● **Text section**:

◆ ◆ ◆ ◆ ◆

Friday, August 26, 2005

The Sub-Trunk Illusion...

...or The Mind and the (mis-)Identification of Consciousness

Just how does the magician, in a single instant, manage to switch places with his assistant -- hand-cuffed, tied up, bagged, and locked inside the trunk?

Some notes:

  1. The following train of thought occurred to me in about five seconds. It's taken a couple of hours to get it down in words, and several more to revise and clarify.
  2. Please feel free put the quote-marks of so-called-ism wherever you "like" in the following.

Okay, here we go:

  • I recently encountered a short story [1] describing the delay between the moment the nervous system starts a movement and the conscious decision to act. The decision seems to follow the act, as if we're already doing something before we've decided to -- as much as 200 milliseconds before. The conscious mind is a back-seat passenger? And who's driving?
  • A little searching turned up one Benjamin Libet whose research is apparently the basis for the story.
  • Research, challenges, disagreements to his work continue. Lots of people are concerned with how this denies, or doesn't deny, free will. For the moment, that's not my concern.

◆ ◆ ◆ ◆ ◆

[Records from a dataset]
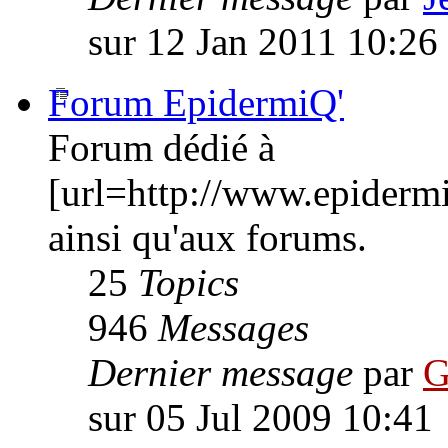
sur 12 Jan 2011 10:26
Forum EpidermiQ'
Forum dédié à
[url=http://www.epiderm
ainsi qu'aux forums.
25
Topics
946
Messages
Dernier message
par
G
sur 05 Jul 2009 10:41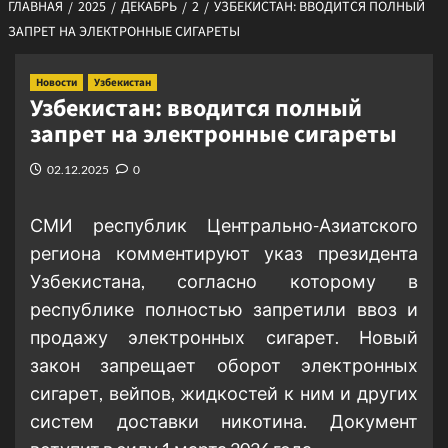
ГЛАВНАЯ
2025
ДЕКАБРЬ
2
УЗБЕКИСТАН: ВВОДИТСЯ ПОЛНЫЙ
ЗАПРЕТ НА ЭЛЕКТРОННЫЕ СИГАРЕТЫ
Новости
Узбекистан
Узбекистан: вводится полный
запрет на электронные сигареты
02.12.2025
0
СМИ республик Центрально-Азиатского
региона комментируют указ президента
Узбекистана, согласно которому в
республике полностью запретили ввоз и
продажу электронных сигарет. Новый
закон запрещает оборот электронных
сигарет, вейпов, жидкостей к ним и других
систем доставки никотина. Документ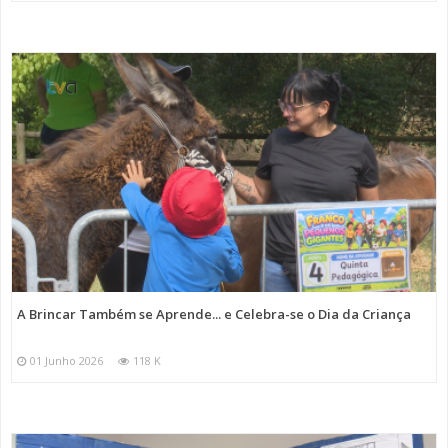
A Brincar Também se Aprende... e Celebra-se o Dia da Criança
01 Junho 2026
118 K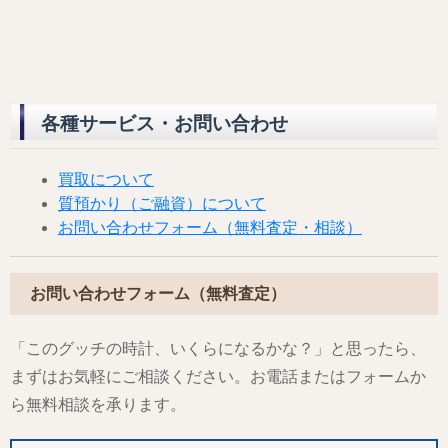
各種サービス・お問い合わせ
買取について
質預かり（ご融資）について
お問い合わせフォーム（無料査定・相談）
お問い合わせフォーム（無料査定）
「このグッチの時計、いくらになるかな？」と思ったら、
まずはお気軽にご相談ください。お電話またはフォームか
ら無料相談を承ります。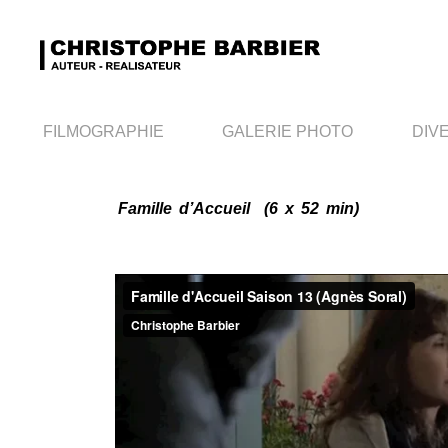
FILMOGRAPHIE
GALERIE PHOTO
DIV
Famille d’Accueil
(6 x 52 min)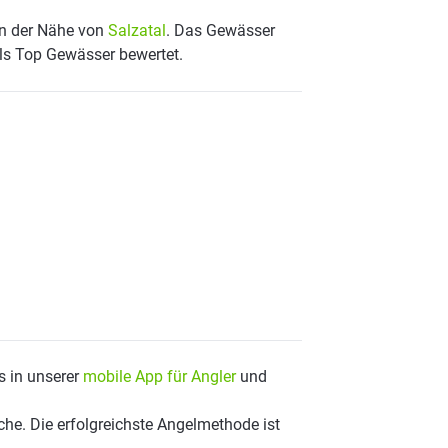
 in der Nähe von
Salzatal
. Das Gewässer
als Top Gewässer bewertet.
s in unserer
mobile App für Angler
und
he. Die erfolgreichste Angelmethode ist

◆ ◆ ◆ ◆ ◆

● **Directions for this task**:
Please write the next part of the post on the Sub-Trunk Illusion and consciousness, starting after its last sentence.

● **Written reply**:
  • If his work holds up, it leads me to a train of thought:
  • Suppose it's true, that conscious awareness and voluntary decision-making really do occur after other deeper neural processes, that is, that we're already doing something before we think we've decided to.
  • I asked myself, "Okay, then, what conciousness? What is its origin? What is its function?" What follows is my best guess on that subject so far.
  • (Note: I haven't read a lot of or about Libet yet. I plan to, but for now, I may be making up my own words for things that already have agreed-upon and useful names.)
  • In an organism without a consciousness, whatever neural clusters, or committees, or group of activities, or functions there are that do the work of guiding the organism, they have to accomplish a variety of tasks in order for it to survive. A lobster doesn't have to consider itself or its place in the grand scheme of things in order to avoid predators and catch prey.
  • This group of activities or functions seems to correspond with many definitions of the "unconscious" so let's call it that.
  • As a neural net or brain gets bigger and more complex, it can have more states, and so can do more things.
  • One of the things it can do increasingly well is model the world around it. Modelling the world is important; it's used for prediction and evaluation of options: "There's a Thing Over There. That TOT is closer than it was a minute ago. That TOT is moving closer. If that TOT continues to get closer, move underneath that big rock."
  • As the capacity for modelling gets better, the modeller has to begin to include the organism itself within the model. The model couldn't work properly without a representation of such a constant and major actor in its world.
  • Like the rest of the model, the self-representation gets better, more complex, as modelling capacity improves. "The space under that rock is too small to fit underneath" leads to "This organism is X big."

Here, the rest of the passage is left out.